***** Data extract *****

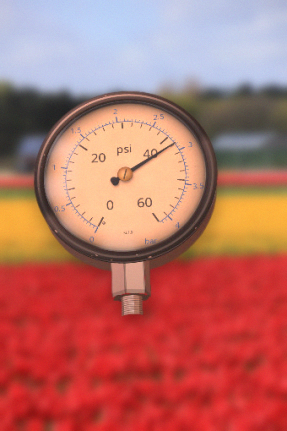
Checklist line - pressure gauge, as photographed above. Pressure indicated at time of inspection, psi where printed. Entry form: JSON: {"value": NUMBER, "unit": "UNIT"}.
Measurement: {"value": 42, "unit": "psi"}
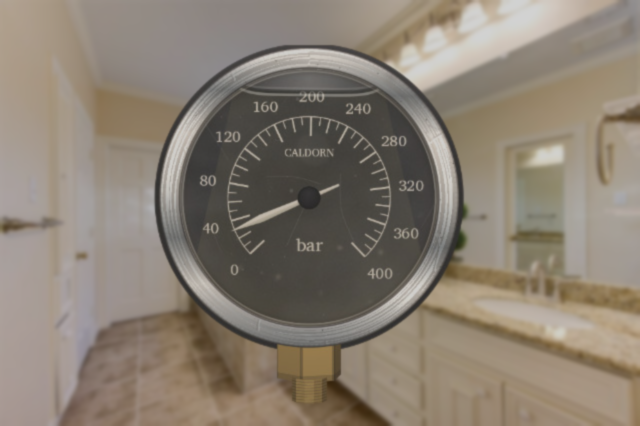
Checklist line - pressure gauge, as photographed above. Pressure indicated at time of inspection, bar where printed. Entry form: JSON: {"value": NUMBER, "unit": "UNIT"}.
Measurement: {"value": 30, "unit": "bar"}
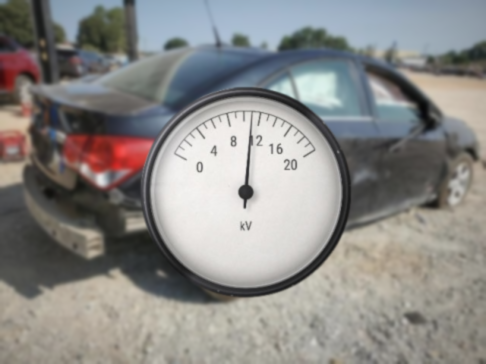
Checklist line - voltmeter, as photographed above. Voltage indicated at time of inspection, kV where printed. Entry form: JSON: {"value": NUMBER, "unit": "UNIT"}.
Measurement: {"value": 11, "unit": "kV"}
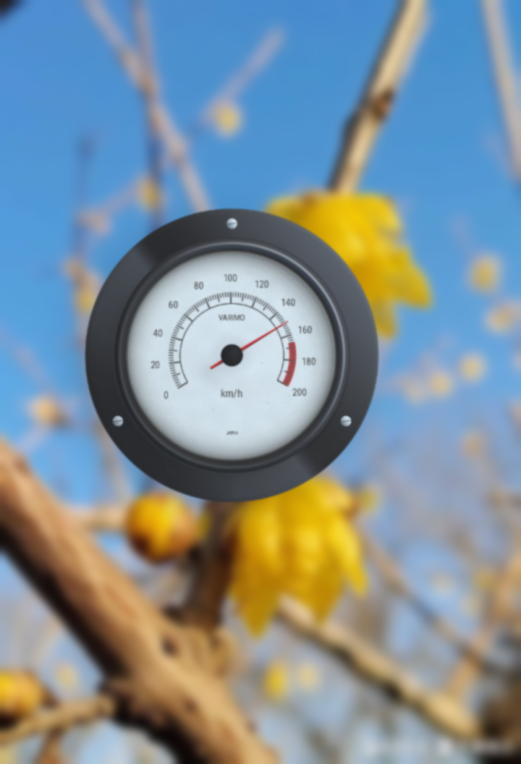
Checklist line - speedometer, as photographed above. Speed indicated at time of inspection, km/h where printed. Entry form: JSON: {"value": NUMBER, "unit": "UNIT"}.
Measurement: {"value": 150, "unit": "km/h"}
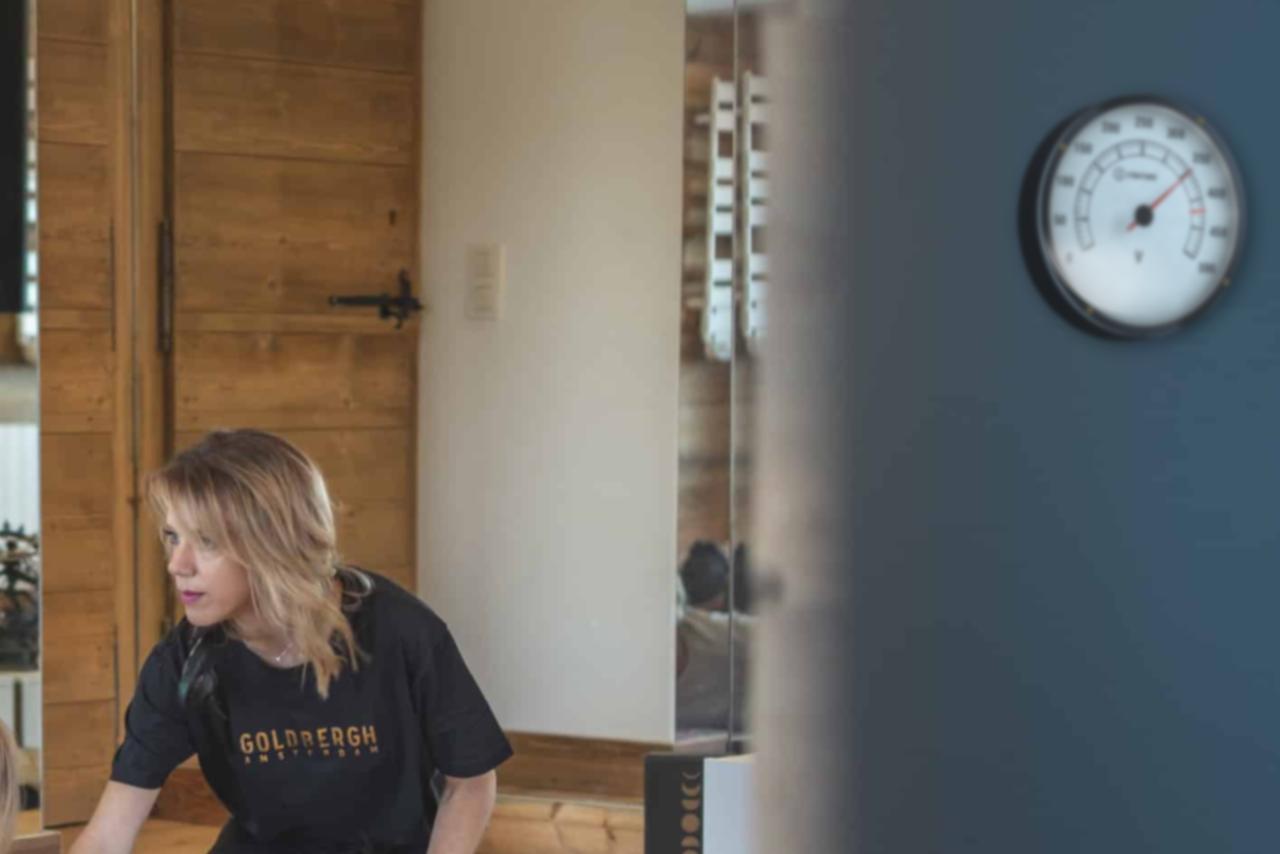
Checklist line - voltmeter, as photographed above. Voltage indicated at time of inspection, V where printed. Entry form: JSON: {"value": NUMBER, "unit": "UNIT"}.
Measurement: {"value": 350, "unit": "V"}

*****

Give the lines above as a JSON list of strings with one string per line. Skip blank lines and leave out the pictures.

[
  "Checklist line - pressure gauge, as photographed above. Pressure indicated at time of inspection, psi where printed. Entry form: JSON: {\"value\": NUMBER, \"unit\": \"UNIT\"}.",
  "Measurement: {\"value\": 42, \"unit\": \"psi\"}",
  "Checklist line - pressure gauge, as photographed above. Pressure indicated at time of inspection, bar where printed. Entry form: JSON: {\"value\": NUMBER, \"unit\": \"UNIT\"}.",
  "Measurement: {\"value\": 30, \"unit\": \"bar\"}",
  "Checklist line - voltmeter, as photographed above. Voltage indicated at time of inspection, kV where printed. Entry form: JSON: {\"value\": NUMBER, \"unit\": \"UNIT\"}.",
  "Measurement: {\"value\": 11, \"unit\": \"kV\"}",
  "Checklist line - speedometer, as photographed above. Speed indicated at time of inspection, km/h where printed. Entry form: JSON: {\"value\": NUMBER, \"unit\": \"UNIT\"}.",
  "Measurement: {\"value\": 150, \"unit\": \"km/h\"}",
  "Checklist line - voltmeter, as photographed above. Voltage indicated at time of inspection, V where printed. Entry form: JSON: {\"value\": NUMBER, \"unit\": \"UNIT\"}.",
  "Measurement: {\"value\": 350, \"unit\": \"V\"}"
]